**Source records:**
"""
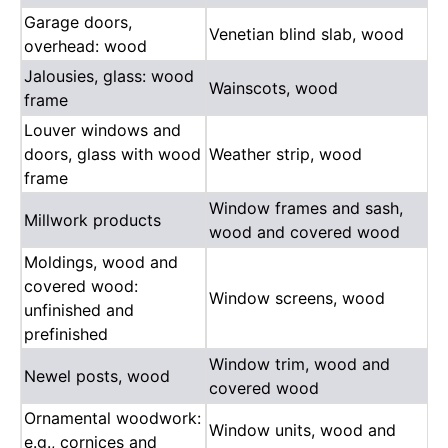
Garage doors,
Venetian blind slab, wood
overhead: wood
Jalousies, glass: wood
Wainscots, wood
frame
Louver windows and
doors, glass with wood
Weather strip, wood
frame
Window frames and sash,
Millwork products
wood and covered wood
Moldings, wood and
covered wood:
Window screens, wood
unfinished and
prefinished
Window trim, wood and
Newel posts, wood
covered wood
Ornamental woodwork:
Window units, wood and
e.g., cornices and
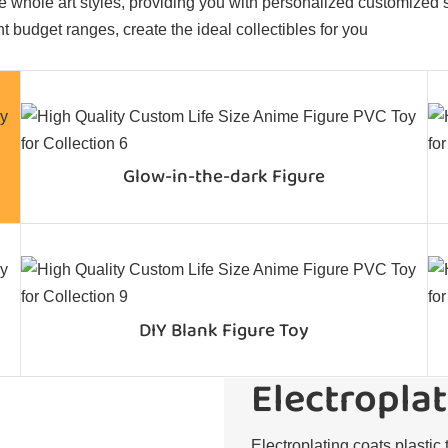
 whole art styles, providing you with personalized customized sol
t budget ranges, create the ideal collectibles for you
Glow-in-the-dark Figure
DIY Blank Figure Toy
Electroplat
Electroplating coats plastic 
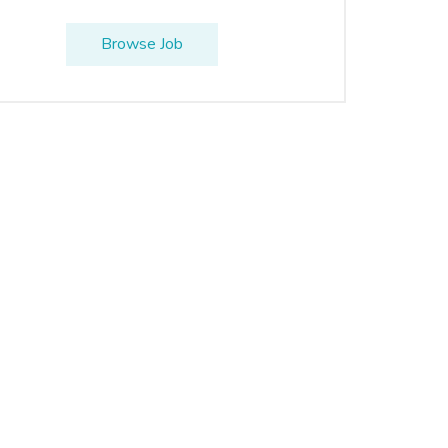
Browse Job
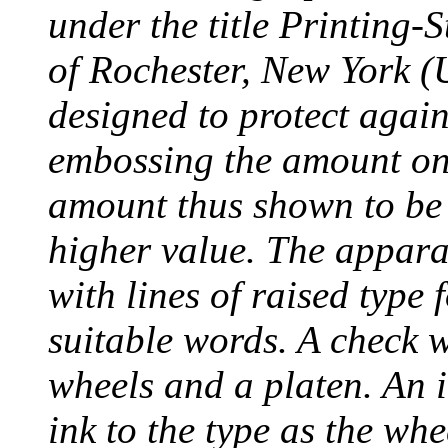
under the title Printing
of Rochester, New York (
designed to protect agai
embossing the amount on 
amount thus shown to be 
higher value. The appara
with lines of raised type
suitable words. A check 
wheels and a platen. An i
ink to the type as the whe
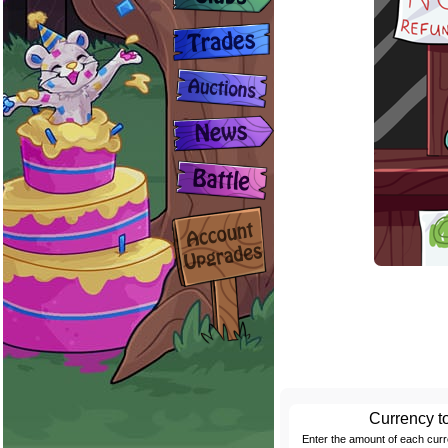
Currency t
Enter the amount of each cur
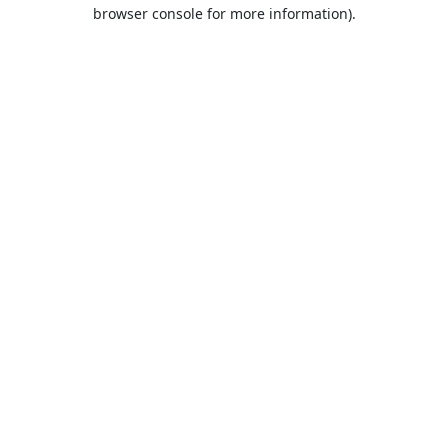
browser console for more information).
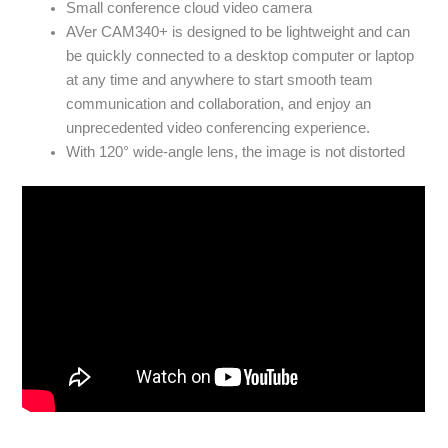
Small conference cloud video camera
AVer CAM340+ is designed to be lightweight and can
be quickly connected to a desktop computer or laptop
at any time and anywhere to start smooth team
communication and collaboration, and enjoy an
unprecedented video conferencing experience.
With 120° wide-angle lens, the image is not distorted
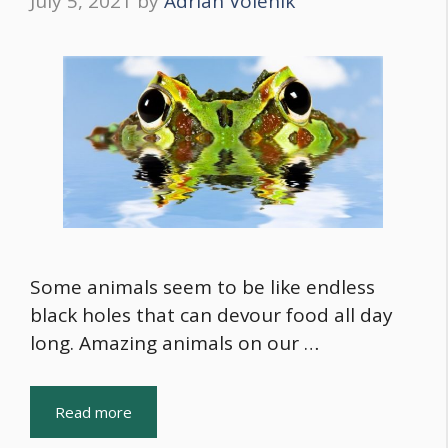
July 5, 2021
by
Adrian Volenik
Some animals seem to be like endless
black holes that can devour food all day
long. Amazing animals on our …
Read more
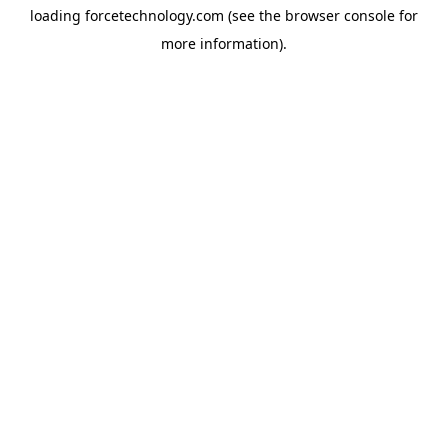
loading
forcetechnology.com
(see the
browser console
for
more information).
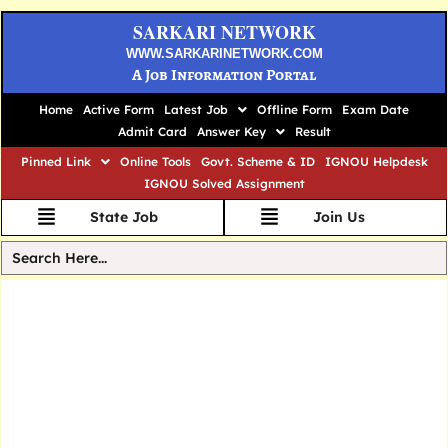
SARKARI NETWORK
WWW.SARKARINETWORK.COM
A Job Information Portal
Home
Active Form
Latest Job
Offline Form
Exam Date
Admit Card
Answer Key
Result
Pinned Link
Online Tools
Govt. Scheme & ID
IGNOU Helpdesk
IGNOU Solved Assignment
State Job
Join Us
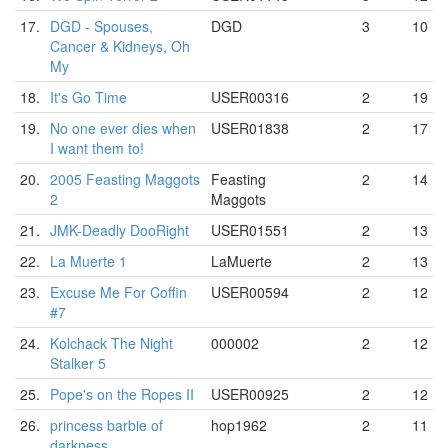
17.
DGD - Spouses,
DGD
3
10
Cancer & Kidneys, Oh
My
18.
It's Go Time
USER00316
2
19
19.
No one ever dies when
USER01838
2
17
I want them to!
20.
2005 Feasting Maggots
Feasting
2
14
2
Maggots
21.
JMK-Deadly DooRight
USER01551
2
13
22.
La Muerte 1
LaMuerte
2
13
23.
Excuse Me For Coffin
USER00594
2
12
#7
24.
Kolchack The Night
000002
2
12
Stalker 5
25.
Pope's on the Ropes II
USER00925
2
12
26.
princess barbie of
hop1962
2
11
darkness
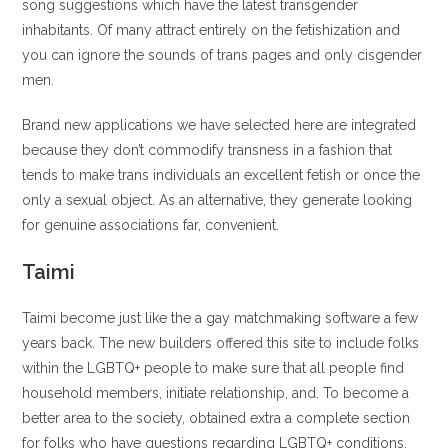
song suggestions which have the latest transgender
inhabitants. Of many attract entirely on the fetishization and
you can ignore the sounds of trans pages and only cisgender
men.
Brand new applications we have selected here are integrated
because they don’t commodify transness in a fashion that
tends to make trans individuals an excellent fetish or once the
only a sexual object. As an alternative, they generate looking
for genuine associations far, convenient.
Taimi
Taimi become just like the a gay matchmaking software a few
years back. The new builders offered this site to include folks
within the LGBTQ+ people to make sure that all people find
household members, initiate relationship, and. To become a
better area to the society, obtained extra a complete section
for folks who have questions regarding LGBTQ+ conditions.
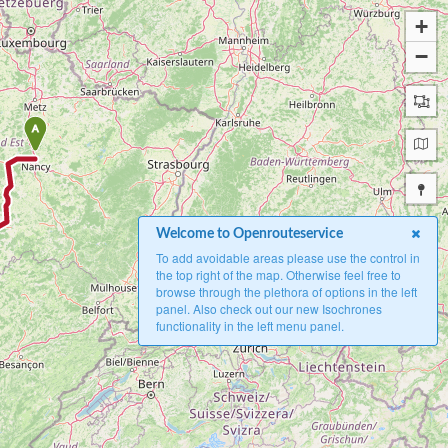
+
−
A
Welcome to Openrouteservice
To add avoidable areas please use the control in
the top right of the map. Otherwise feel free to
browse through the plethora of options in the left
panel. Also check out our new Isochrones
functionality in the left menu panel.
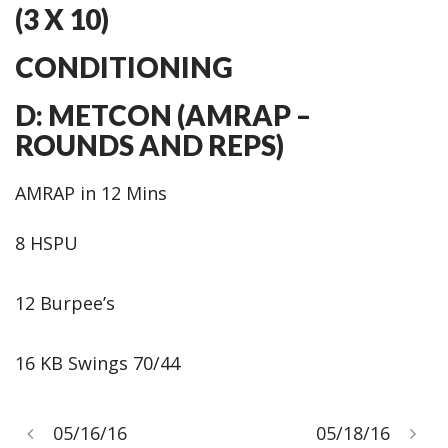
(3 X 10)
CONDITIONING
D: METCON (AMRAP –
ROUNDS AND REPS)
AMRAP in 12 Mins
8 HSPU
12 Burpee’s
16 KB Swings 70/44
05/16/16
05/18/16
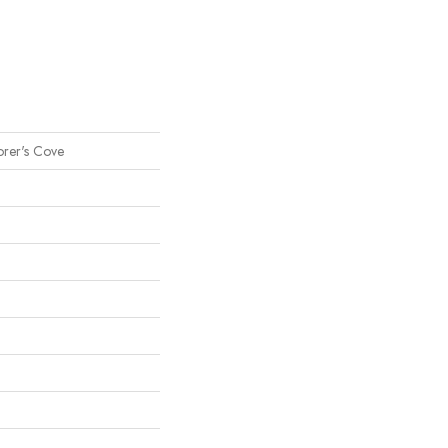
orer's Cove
"""
Output every line of text from the data above as a numbered list. Leave out blank lines and the picture markers.

1. Garage doors,
2. Venetian blind slab, wood
3. overhead: wood
4. Jalousies, glass: wood
5. Wainscots, wood
6. frame
7. Louver windows and
8. doors, glass with wood
9. Weather strip, wood
10. frame
11. Window frames and sash,
12. Millwork products
13. wood and covered wood
14. Moldings, wood and
15. covered wood:
16. Window screens, wood
17. unfinished and
18. prefinished
19. Window trim, wood and
20. Newel posts, wood
21. covered wood
22. Ornamental woodwork:
23. Window units, wood and
24. e.g., cornices and
25.  whole art styles, providing you with personalized customized sol
26. t budget ranges, create the ideal collectibles for you
27. Glow-in-the-dark Figure
28. DIY Blank Figure Toy
29. Electroplat
30. Electroplating coats plastic 
31. Browse Job
32. under the title Printing
33. of Rochester, New York (
34. designed to protect agai
35. embossing the amount on 
36. amount thus shown to be 
37. higher value. The appara
38. with lines of raised type
39. suitable words. A check 
40. wheels and a platen. An i
41. ink to the type as the whe
42. Currency t
43. Enter the amount of each cur
44. browser console for more information).
45. Small conference cloud video camera
46. AVer CAM340+ is designed to be lightweight and can
47. be quickly connected to a desktop computer or laptop
48. at any time and anywhere to start smooth team
49. communication and collaboration, and enjoy an
50. unprecedented video conferencing experience.
51. With 120° wide-angle lens, the image is not distorted
52. July 5, 2021
53. by
54. Adrian Volenik
55. Some animals seem to be like endless
56. black holes that can devour food all day
57. long. Amazing animals on our …
58. Read more
59. loading
60. forcetechnology.com
61. (see the
62. browser console
63. for
64. more information).
65. SARKARI NETWORK
66. WWW.SARKARINETWORK.COM
67. A Job Information Portal
68. Home
69. Active Form
70. Latest Job
71. Offline Form
72. Exam Date
73. Admit Card
74. Answer Key
75. Result
76. Pinned Link
77. Online Tools
78. Govt. Scheme & ID
79. IGNOU Helpdesk
80. IGNOU Solved Assignment
81. State Job
82. Join Us
83. 17.
84. DGD - Spouses,
85. DGD
86. 3
87. 10
88. Cancer & Kidneys, Oh
89. My
90. 18.
91. It's Go Time
92. USER00316
93. 2
94. 19
95. 19.
96. No one ever dies when
97. USER01838
98. 2
99. 17
100. I want them to!
101. 20.
102. 2005 Feasting Maggots
103. Feasting
104. 2
105. 14
106. 2
107. Maggots
108. 21.
109. JMK-Deadly DooRight
110. USER01551
111. 2
112. 13
113. 22.
114. La Muerte 1
115. LaMuerte
116. 2
117. 13
118. 23.
119. Excuse Me For Coffin
120. USER00594
121. 2
122. 12
123. #7
124. 24.
125. Kolchack The Night
126. 000002
127. 2
128. 12
129. Stalker 5
130. 25.
131. Pope's on the Ropes II
132. USER00925
133. 2
134. 12
135. 26.
136. princess barbie of
137. hop1962
138. 2
139. 11
140. darkness
141. song suggestions which have the latest transgender
142. inhabitants. Of many attract entirely on the fetishization and
143. you can ignore the sounds of trans pages and only cisgender
144. men.
145. Brand new applications we have selected here are integrated
146. because they don’t commodify transness in a fashion that
147. tends to make trans individuals an excellent fetish or once the
148. only a sexual object. As an alternative, they generate looking
149. for genuine associations far, convenient.
150. Taimi
151. Taimi become just like the a gay matchmaking software a few
152. years back. The new builders offered this site to include folks
153. within the LGBTQ+ people to make sure that all people find
154. household members, initiate relationship, and. To become a
155. better area to the society, obtained extra a complete section
156. for folks who have questions regarding LGBTQ+ conditions.
157. +
158. −
159. A
160. Welcome to Openrouteservice
161. To add avoidable areas please use the control in
162. the top right of the map. Otherwise feel free to
163. browse through the plethora of options in the left
164. panel. Also check out our new Isochrones
165. functionality in the left menu panel.
166. (3 X 10)
167. CONDITIONING
168. D: METCON (AMRAP –
169. ROUNDS AND REPS)
170. AMRAP in 12 Mins
171. 8 HSPU
172. 12 Burpee’s
173. 16 KB Swings 70/44
174. 05/16/16
175. 05/18/16
176. orer's Cove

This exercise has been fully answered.